Couple out snowshoeing

Fueling Up for Winter Sports

Posted on Wednesday, January 18, 2017 by UVM Health Network - CVMC

This blog article originally appeared on the UVM Medical Center's HealthSource blog and was reprinted with permission.

When you spend time outside on the trails being prepared and well fed will make your family’s time outside more comfortable and fun. Here’s how you can make that happen.

Stay Hydrated

During the winter, staying hydrated is important to feel your best, perform at your peak, and stay healthy and safe. Dehydration is common in the winter for two big reasons:

  • Cold temperatures blunt the thirst mechanism, so you may not “think to drink.”
  • You may delay drinking to delay urinating, as winter clothing is cumbersome and facilities not always convenient.

Dehydration is dangerous as it can lead to feeling tired and fatigued – and to even more severe consequences. Watch your children to see whether they are shivering. This is the body’s way of warming itself. Shivering uses the energy stored in muscles to warm the body, rather than for your activity, so shivering can lead to fatigue. Children can quickly get chilled, fatigued and hungry. Stick with warm beverages. They will help you hydrate, and are a treat for the whole family. Unless you are hot, cold fluids may give you the chills rather than cool you off.

Eat Up for Energy

If you plan on being outside for more than an hour, snacks of 100 – 200 calories every hour can help refuel muscles and keep your family going. Without regular refueling, you may find your family members are more fatigued and chilled as the day goes on.
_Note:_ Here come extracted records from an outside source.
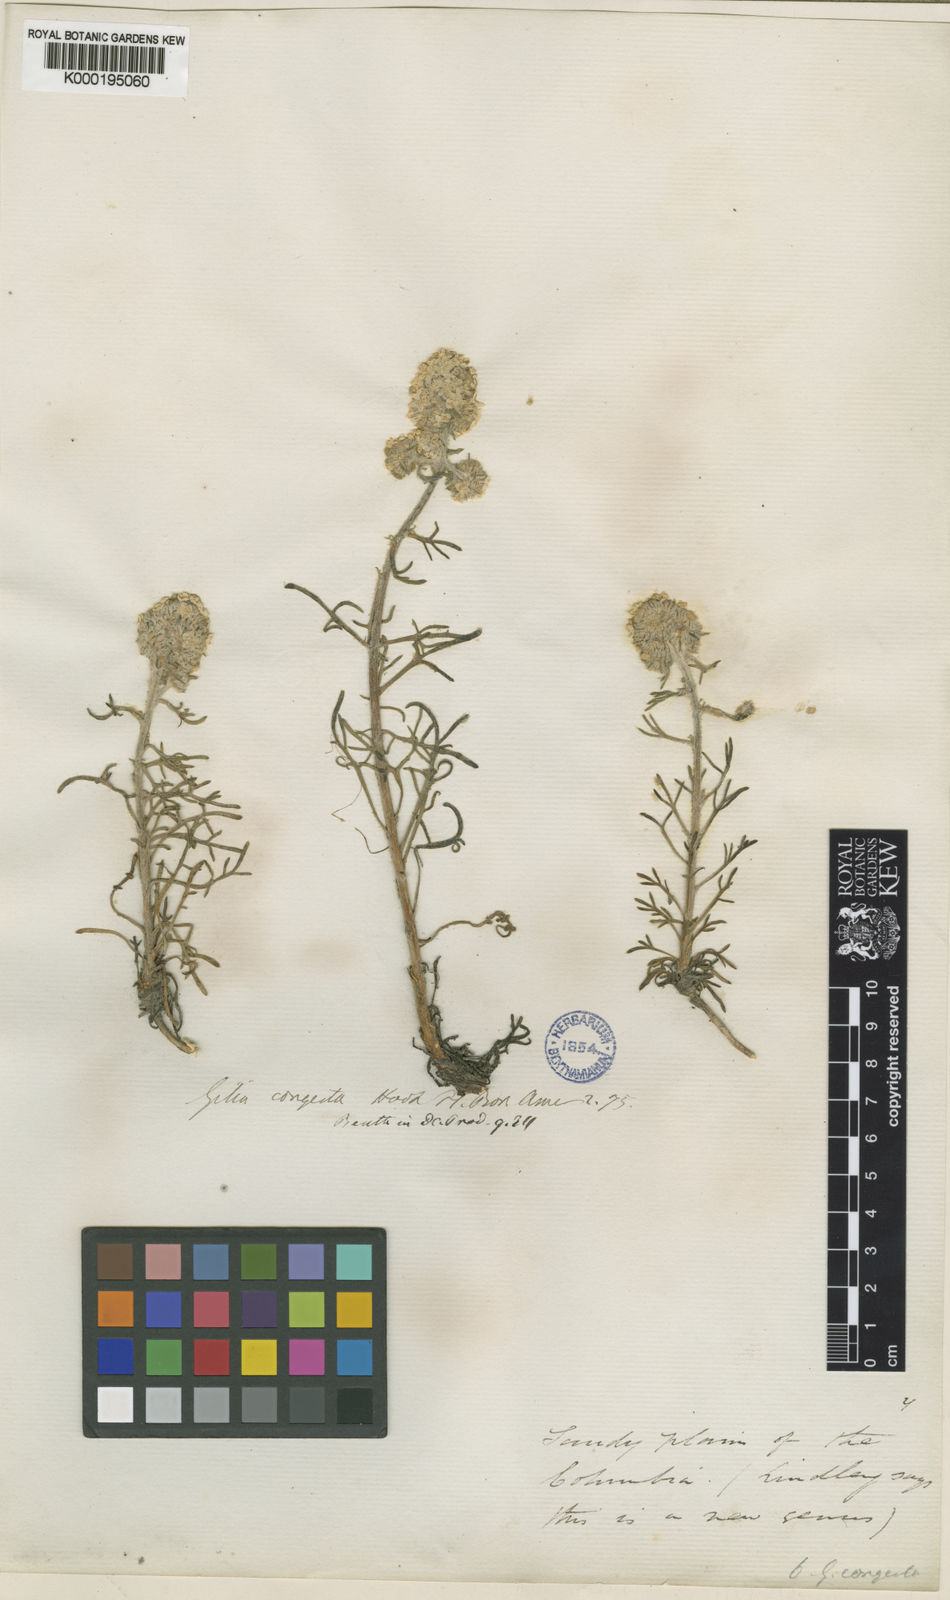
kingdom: Plantae
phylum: Tracheophyta
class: Magnoliopsida
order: Ericales
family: Polemoniaceae
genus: Ipomopsis
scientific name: Ipomopsis congesta
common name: Ball-head gilia
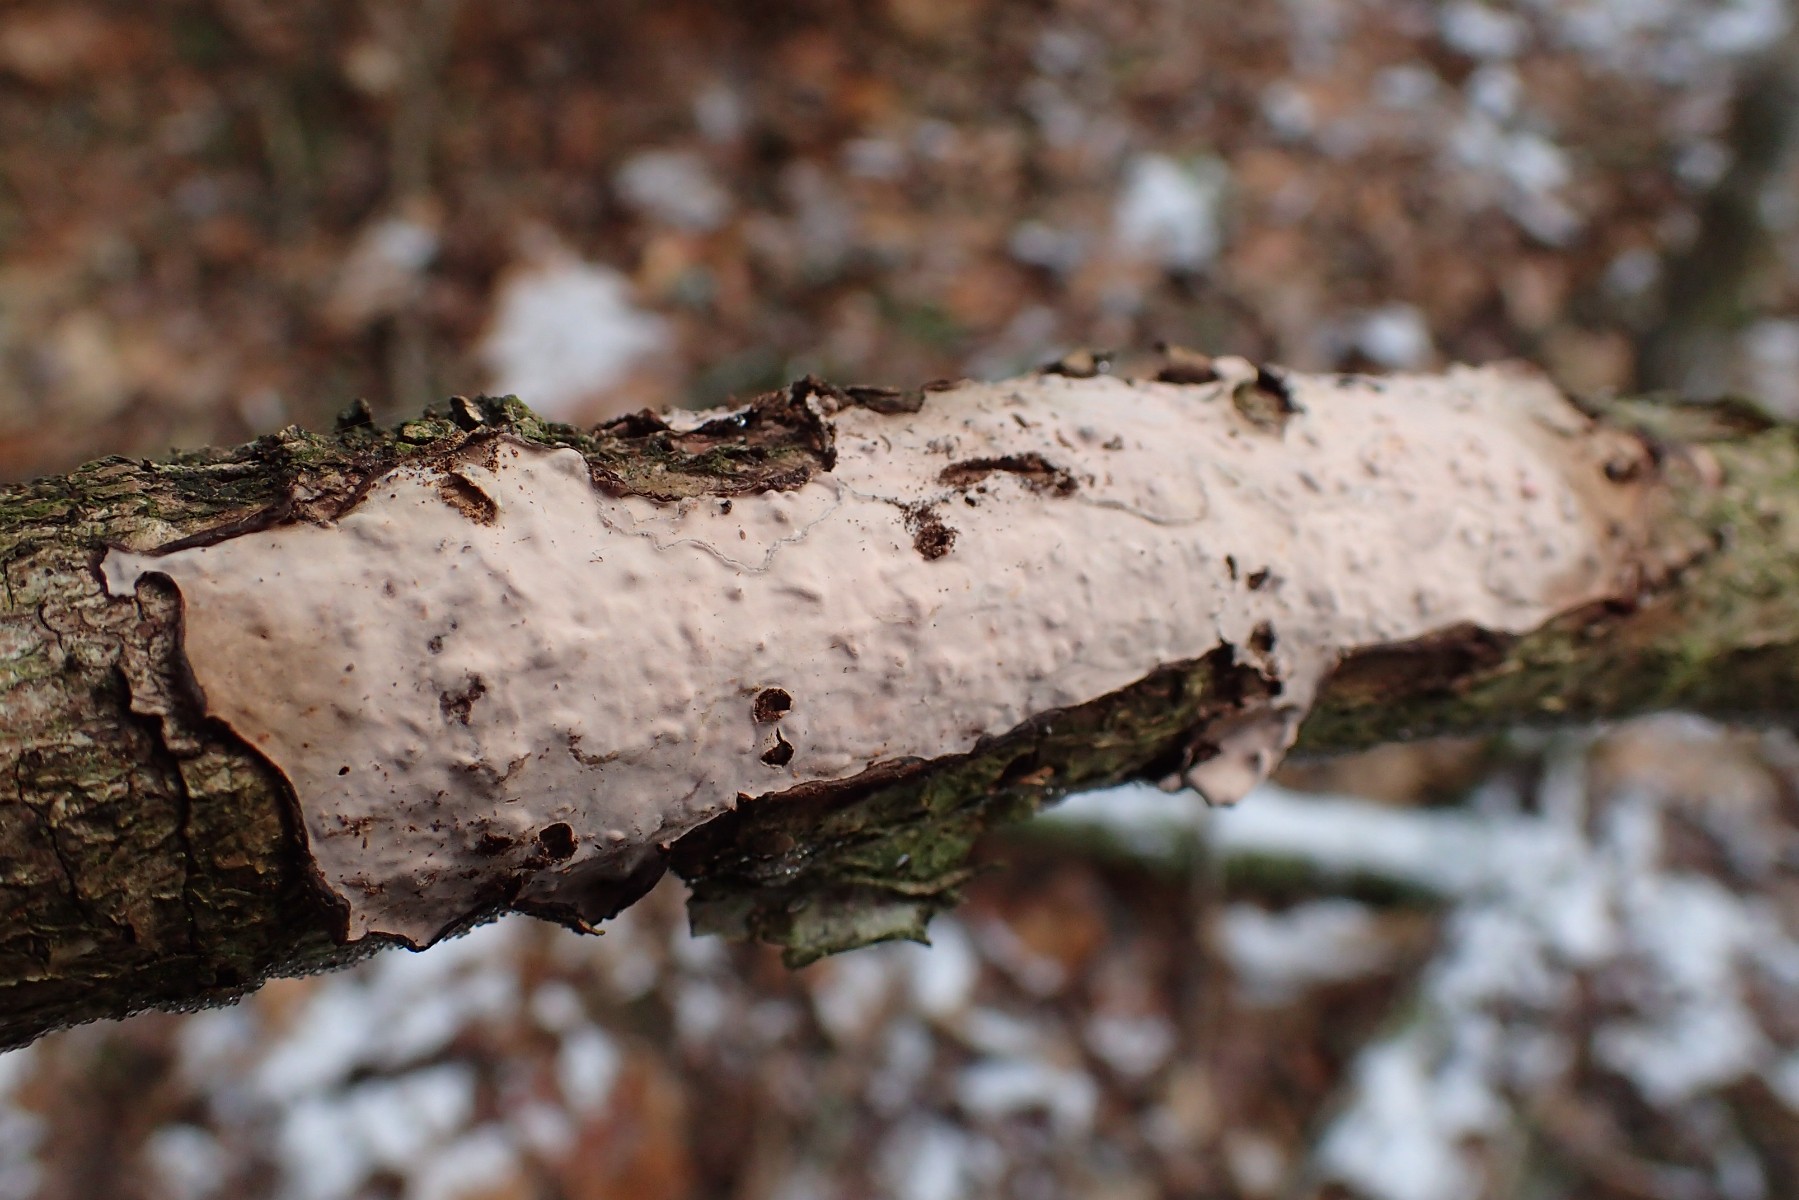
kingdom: Fungi
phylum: Basidiomycota
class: Agaricomycetes
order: Russulales
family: Peniophoraceae
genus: Peniophora
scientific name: Peniophora quercina
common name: ege-voksskind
Here’s what you should pack for your day:

  • Fluids – An insulated thermos will keep drinks, such as caffeine-free tea or cocoa, nice and warm. It’s important to keep your water bottle and other beverages from freezing. Water freezes from the top down, so put well-sealed bottles in a pack upside down. Flexible water bottles may also be carried in an inside pocket of your jacket, using body heat to keep the water warm.
  • For snacks, crunchy foods tend to work best, as soft or chewy snacks often freeze at low temperatures. Whole grain crackers with nut butters or cheese, pretzels, granola bars, trail mix, Fig Newtons, and dried fruit are all great high-energy snacks. It’s always good to pack more than you think you’ll need!
  • Pack a snack for the ride home for “recovery.” This will start the refueling process for tired muscles and take the edge off of hunger. Look for foods that contain a combination of fluids, protein and carbohydrates: chocolate milk, or a peanut butter sandwich with some 100% fruit juice, or a yogurt smoothie all fit the bill.

Start Tomorrow Today

If you are planning back-to-back days of skiing and snowboarding, or other activities that will last more than an hour, you need to recharge energy stores. Have a snack in the evening to be sure your family starts of the day with a “full battery” to prevent a mid-morning “bonk.”

The proper gear, smart eating, and staying hydrated will help you and your kids stay warm and enjoy Vermont’s winter wonderland.

Cathy McIsaac, RD, is a registered dietitian at The University of Vermont Medical Center. She enjoys both Alpine and Nordic skiing and tries to get outside as often as she can. Her favorite moment was spending her birthday in fresh powder at Smuggler’s Notch last year.